Around the same time, Zador learned about Brainbow, a method for uniquely labeling individual neurons with colors from a large palette of fluorescent protein combinations. He soon realized that replacing color labels with sequence tags would bring the advantages of a sequencing readout: ease and throughput.

A successful tagging strategy was developed by graduate student Ian Peikon, who engineered synaptic proteins to tow barcodes to pre- and postsynaptic terminals. The proteins included an RNA-binding domain that recognized hairpin sequences next to each barcode. Although more work was needed before these tools could be used to trace neural connections, graduate student Justus Kebschull noticed that they could be used to map long-range axonal projections, and thus multiplexed analysis of projections by sequencing, or MAPseq, was born.

MAPseq requires that a viral library be injected in specific spots in the brain.
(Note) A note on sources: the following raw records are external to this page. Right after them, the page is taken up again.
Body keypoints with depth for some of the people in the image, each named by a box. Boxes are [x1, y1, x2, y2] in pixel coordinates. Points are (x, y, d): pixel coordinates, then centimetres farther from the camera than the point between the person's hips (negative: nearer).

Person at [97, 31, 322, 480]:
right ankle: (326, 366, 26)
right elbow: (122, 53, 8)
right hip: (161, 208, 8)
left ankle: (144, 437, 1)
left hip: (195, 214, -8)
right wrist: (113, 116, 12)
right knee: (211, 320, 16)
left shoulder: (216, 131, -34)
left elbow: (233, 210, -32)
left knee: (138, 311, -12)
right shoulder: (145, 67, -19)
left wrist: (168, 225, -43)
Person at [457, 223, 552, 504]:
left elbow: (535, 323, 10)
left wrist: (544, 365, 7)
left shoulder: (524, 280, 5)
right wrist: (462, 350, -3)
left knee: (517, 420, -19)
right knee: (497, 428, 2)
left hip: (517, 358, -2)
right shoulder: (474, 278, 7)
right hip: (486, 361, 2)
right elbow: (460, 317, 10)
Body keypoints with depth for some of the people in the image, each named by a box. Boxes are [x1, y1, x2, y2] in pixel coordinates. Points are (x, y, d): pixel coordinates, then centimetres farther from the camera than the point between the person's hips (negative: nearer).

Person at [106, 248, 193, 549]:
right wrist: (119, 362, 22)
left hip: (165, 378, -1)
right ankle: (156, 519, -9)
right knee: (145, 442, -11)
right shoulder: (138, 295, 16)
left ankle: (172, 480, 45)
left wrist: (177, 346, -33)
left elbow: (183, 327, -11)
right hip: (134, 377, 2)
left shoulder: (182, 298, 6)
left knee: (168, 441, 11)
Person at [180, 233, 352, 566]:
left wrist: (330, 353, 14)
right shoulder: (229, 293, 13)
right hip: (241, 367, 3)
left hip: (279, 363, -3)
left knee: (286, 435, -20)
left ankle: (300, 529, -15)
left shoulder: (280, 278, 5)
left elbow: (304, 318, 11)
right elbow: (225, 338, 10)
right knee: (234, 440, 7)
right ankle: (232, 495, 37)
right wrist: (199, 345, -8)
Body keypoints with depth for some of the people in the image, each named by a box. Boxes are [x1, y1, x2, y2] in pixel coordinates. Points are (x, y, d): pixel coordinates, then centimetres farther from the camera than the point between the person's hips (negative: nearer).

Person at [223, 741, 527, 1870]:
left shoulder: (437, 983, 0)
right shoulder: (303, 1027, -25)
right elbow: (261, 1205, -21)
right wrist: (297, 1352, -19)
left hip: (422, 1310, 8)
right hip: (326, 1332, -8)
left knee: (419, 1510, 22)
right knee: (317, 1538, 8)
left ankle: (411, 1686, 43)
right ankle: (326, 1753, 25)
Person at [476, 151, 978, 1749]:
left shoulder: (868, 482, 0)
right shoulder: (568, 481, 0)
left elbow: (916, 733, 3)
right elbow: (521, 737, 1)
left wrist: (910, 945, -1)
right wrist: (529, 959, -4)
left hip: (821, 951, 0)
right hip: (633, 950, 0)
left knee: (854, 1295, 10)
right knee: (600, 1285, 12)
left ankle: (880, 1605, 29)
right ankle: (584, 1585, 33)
Each viral genome encodes a GFP transcript with a unique barcode, along with the synaptic protein. Sequencing barcode RNA from brain sections provides a quantitative readout for axonal density in each section, making it possible to map thousands of neurons. By contrast, traditional tracing methods can be highly precise but also painstaking and very slow, even when automated.

As their first case study, the researchers chose the locus coeruleus, a brainstem region responsible for generating the noradrenaline signal that snaps the brain to attention. It was believed to broadly innervate the cerebral cortex, but there were conflicting ideas about whether the neuronal mapping is haphazard or structured. “We were interested in the possibility that signals could be more precise, more selective than if every neuron projected everywhere,” says Zador. Indeed, MAPseq detected preferred cortical targets for individual neurons, a phenomenon that was not observed before.
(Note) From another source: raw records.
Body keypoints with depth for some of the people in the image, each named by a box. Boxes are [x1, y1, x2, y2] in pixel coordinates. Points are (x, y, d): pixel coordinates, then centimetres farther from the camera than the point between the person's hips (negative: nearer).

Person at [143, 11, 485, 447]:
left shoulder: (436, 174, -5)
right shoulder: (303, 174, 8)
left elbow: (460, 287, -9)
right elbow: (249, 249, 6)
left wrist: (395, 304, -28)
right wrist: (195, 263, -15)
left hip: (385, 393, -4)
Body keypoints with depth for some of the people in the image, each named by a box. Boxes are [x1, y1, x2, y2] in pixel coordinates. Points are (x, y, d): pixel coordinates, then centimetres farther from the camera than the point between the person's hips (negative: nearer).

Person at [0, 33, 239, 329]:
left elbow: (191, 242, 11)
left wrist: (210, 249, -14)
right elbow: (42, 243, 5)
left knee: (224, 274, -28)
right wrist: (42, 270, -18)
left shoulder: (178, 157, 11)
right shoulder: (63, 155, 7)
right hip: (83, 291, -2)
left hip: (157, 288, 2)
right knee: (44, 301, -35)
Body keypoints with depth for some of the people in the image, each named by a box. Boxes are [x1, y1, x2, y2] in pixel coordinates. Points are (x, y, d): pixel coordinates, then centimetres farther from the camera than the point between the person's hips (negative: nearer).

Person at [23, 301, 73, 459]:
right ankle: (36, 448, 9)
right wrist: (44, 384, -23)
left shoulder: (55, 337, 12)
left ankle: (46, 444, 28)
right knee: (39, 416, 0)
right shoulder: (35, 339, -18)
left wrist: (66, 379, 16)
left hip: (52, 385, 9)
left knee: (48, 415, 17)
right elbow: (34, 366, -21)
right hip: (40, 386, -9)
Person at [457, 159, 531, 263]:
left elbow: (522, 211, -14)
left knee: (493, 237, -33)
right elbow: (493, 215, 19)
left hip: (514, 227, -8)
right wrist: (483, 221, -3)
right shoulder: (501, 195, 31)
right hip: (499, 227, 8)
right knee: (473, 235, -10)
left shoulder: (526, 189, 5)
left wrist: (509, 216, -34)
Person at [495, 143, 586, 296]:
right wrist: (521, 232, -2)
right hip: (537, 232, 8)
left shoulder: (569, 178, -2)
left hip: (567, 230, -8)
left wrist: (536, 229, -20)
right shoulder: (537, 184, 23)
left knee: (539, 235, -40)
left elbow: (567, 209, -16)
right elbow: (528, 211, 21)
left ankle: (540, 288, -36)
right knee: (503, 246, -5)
MAPseq uses Sindbis virus, which can infect single cells in any brain region in organisms from arthropods to mammals, including primates. In principle, the method could be adapted to target specific neuronal subsets through restriction of expression with a cell-type-specific recombinase, but this would require a different type of virus.
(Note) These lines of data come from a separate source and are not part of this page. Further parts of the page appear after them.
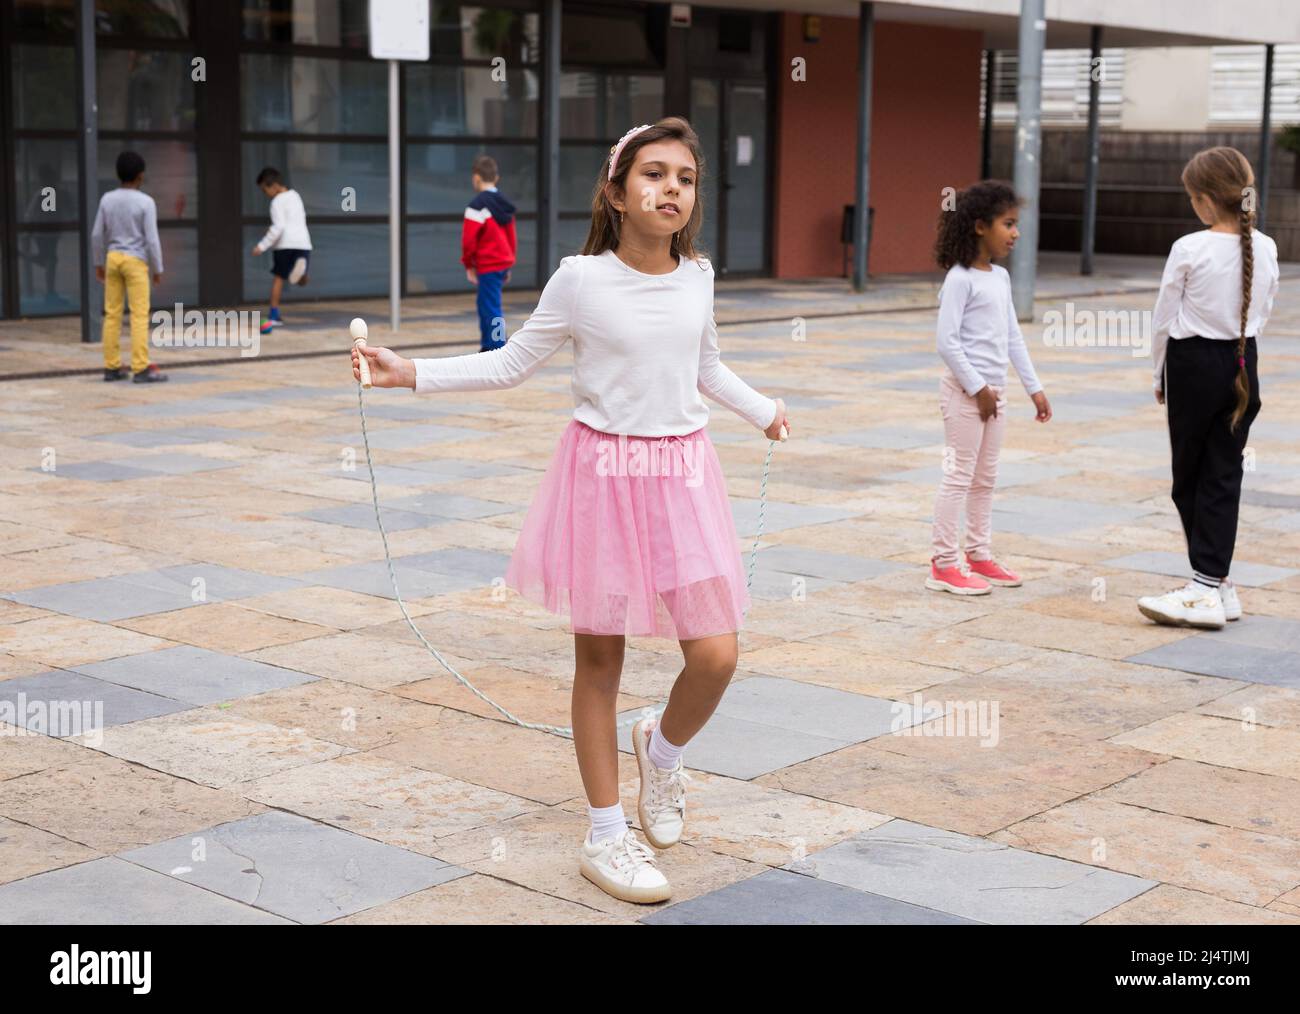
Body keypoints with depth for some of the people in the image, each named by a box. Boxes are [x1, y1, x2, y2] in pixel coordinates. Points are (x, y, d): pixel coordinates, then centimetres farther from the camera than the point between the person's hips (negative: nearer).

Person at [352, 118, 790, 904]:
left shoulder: (697, 276, 3)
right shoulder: (581, 280, -9)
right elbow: (512, 365, 1)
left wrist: (763, 409, 36)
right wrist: (412, 374, -6)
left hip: (684, 473, 3)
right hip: (604, 471, -3)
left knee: (716, 655, -6)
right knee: (599, 658, 6)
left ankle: (664, 750, 29)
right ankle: (606, 835, 19)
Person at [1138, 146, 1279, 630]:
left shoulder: (1189, 250, -16)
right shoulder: (1265, 249, -1)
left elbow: (1164, 318, -7)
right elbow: (1263, 312, 9)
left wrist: (1160, 374, 8)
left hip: (1194, 364, -5)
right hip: (1243, 365, 5)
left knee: (1188, 474, 6)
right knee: (1224, 474, 8)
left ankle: (1210, 586, 7)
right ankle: (1211, 583, 9)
The scientists have ramped up MAPseq to produce an all-to-all projection pattern of an entire mouse brain in about a week for a few thousand dollars, Zador says. To improve spatial resolution at target sites, they now use laser-capture microdissection to retrieve RNA from portions of sections that have been registered against an anatomical atlas. Fluorescent in situ sequencing has also been successful in providing precise spatial information, though the method is currently too slow to work at the whole-brain scale. Yet Zador is not hung up on spatial resolution. His background in theoretical neuroscience informs his view that what matters is the connectivity diagram, rather than the precise spatial position of every neuron.

His team is pushing forward with the original goal of identifying circuits. They have fused pre- and postsynaptic proteins to extracellular domains that can form covalent bonds in synapses that they cohabit, and then carried out sequencing of paired barcodes in individual droplets or by physical linking after immunoprecipitation. Even bigger plans are afoot for attributing function to circuits. “My dream,” Zador says, “is to measure neural activity using two-photon microscopy in a behaving animal, then look at that circuit using MAPseq and in situ sequencing and figure out how all those neurons are connected to each other and where they go.”